Belle Vue is a multi-purpose stadium in Rhyl, Wales. It is used mostly for football matches, and is the home ground of C.P.D. Y Rhyl 1879 . The stadium holds 3,000 people, with a seating capacity of 1,720.

The stadium has occasionally hosted youth-level international football matches, including an under-16s match between Wales and Scotland. Recently, as a UEFA Category 2 stadium, it has hosted home European matches of other Welsh clubs whose home grounds did not meet the Category 2 requirements, including those of Bala Town and Connah's Quay Nomads.

Domestically it has hosted the Welsh Cup final once in 1962 and the Welsh League Cup once in 2003.

The stadium has 400 seats from the 'Gene Kelly stand' temporary structure at Manchester City's former ground Maine Road.
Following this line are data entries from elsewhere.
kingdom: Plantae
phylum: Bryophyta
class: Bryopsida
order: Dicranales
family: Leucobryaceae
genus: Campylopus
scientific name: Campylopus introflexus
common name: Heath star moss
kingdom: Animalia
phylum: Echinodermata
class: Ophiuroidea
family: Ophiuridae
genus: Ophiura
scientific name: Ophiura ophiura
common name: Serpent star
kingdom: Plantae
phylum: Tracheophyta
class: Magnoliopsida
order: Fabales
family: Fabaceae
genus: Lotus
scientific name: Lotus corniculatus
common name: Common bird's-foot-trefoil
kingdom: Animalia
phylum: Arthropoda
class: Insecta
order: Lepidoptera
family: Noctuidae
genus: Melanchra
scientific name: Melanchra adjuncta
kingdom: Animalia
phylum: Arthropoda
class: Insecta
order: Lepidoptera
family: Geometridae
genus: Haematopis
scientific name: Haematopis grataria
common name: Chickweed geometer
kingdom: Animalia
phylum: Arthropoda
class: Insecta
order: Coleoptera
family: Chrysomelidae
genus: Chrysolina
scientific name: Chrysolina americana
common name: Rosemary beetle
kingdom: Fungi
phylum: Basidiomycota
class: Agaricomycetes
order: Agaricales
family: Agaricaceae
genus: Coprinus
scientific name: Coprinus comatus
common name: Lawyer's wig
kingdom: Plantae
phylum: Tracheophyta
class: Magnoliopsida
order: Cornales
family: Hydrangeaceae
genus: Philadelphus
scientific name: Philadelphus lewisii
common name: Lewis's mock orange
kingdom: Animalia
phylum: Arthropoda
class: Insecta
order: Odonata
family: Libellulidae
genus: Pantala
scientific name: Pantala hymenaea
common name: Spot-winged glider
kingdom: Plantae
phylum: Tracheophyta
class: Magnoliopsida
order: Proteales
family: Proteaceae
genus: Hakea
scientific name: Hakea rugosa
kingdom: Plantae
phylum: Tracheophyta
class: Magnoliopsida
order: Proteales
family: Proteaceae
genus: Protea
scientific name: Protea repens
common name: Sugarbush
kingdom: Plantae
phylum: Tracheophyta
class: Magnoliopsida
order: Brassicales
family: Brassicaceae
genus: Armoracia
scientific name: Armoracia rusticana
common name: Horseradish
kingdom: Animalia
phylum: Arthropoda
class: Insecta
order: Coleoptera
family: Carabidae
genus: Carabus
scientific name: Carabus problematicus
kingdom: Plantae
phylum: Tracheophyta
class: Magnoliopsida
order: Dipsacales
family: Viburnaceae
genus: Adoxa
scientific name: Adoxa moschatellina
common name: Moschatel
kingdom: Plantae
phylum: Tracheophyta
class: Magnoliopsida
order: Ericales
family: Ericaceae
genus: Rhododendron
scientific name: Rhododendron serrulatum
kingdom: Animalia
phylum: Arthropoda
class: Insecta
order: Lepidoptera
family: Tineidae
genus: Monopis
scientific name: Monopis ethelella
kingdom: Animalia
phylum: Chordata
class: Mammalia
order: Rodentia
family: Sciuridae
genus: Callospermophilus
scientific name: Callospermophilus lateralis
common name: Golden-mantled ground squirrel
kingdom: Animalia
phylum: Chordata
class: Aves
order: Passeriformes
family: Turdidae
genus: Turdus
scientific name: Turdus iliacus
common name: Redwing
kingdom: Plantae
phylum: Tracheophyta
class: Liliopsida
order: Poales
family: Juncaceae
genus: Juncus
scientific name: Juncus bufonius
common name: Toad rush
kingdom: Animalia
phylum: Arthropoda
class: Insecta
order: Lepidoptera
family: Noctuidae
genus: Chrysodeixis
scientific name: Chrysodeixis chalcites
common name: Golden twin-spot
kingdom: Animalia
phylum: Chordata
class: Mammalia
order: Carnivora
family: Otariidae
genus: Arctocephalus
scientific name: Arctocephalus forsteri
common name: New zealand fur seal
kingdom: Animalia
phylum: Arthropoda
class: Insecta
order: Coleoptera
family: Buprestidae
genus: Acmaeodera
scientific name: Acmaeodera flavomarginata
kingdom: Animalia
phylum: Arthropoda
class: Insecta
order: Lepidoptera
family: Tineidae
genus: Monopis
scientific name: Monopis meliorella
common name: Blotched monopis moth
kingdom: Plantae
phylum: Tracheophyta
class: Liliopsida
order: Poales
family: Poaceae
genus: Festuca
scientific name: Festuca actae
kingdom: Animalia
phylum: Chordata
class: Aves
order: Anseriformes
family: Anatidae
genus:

C.P.D. Y Rhyl 1879 bought the stadium outright in October 2024.

==Stands==
Belle Vue has four stands, with three out of the four sides of the ground being covered. The Arriva and Don Spendlove Stand make up the largest stand at Belle Vue, and it is here where the changing rooms and officials' room are housed. Opposite these is the George James Stand which is used to accommodate away supporters when fan segregation is in place. Behind one goal is the NWPS Stand which is all seated, and at the other the Grange Road End, which has an open seating area in the middle and unused terraces to the sides.

The George James Stand runs down one side of the pitch. It accommodates away fans and holds the TV gantry as well as the Police Control Unit.